_Exercise_.
From the driver patch review below, return the stretch between "Same here as" and "struct iocb_resource *iores)", inclusive, copied character for character.

_Extract to read_.
------------------------

I would like to see more meaningful disconnect message. Please elaborate log message, they are very crucial in debugging. 

> 		if (test_and_clear_bit(ISP_ABORT_TO_ROM, &vha->dpc_flags)) {
> 			ha->flags.chip_reset_done = 1;
> 			vha->flags.online = 1;
> @@ -7017,8 +7019,18 @@ qla2x00_abort_isp(scsi_qla_host_t *vha)
> 
> 		ha->isp_ops->get_flash_version(vha, req->ring);
> 
> +		if (qla2x00_isp_reg_stat(ha)) {
> +			ql_log(ql_log_info, vha, 0x803f,
> +			       "PCI/Register disconnect 2, exiting.\n");
> +			return status;
> +		}

Same comment as earlier log (also use unique message id)

> 		ha->isp_ops->nvram_config(vha);
> 
> +		if (qla2x00_isp_reg_stat(ha)) {
> +			ql_log(ql_log_info, vha, 0x803f,
> +			       "PCI/Register disconnect 3, exiting.\n");
> +			return status;
> +		}

Same here as previous comment. (Please use unique message id)

> 		if (!qla2x00_restart_isp(vha)) {
> 			clear_bit(RESET_MARKER_NEEDED, &vha->dpc_flags);
> 
> diff --git a/drivers/scsi/qla2xxx/qla_inline.h b/drivers/scsi/qla2xxx/qla_inline.h
> index e80e41b6c9e1..12eb74ae1859 100644
> --- a/drivers/scsi/qla2xxx/qla_inline.h
> +++ b/drivers/scsi/qla2xxx/qla_inline.h
> @@ -432,3 +432,32 @@ qla_put_iocbs(struct qla_qpair *qp, struct iocb_resource *iores)
> 	}
> 	iores->res_type = RESOURCE_NONE;
> }
> +
> +#define ISP_REG_DISCONNECT 0xffffffffU
> +/**************************************************************************
> + * qla2x00_isp_reg_stat
> + *
> + * Description:
> + *        Read the host status register of ISP before aborting the command.
> + *
> + * Input:
> + *       ha = pointer to host adapter structure.
> + *
> + *
> + * Returns:
> + *       Either true or false.
> + *
> + * Note: Return true if there is register disconnect.

------------------------

_Material provided_.
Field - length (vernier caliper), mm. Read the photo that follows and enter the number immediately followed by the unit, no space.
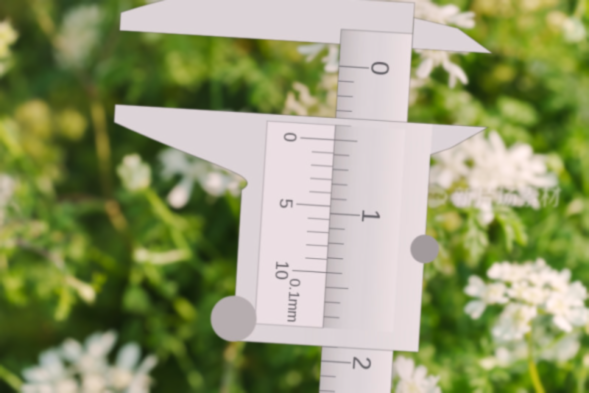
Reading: 5.0mm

------------------------

_Problem solution_.
Same here as previous comment. (Please use unique message id)

> 		if (!qla2x00_restart_isp(vha)) {
> 			clear_bit(RESET_MARKER_NEEDED, &vha->dpc_flags);
> 
> diff --git a/drivers/scsi/qla2xxx/qla_inline.h b/drivers/scsi/qla2xxx/qla_inline.h
> index e80e41b6c9e1..12eb74ae1859 100644
> --- a/drivers/scsi/qla2xxx/qla_inline.h
> +++ b/drivers/scsi/qla2xxx/qla_inline.h
> @@ -432,3 +432,32 @@ qla_put_iocbs(struct qla_qpair *qp, struct iocb_resource *iores)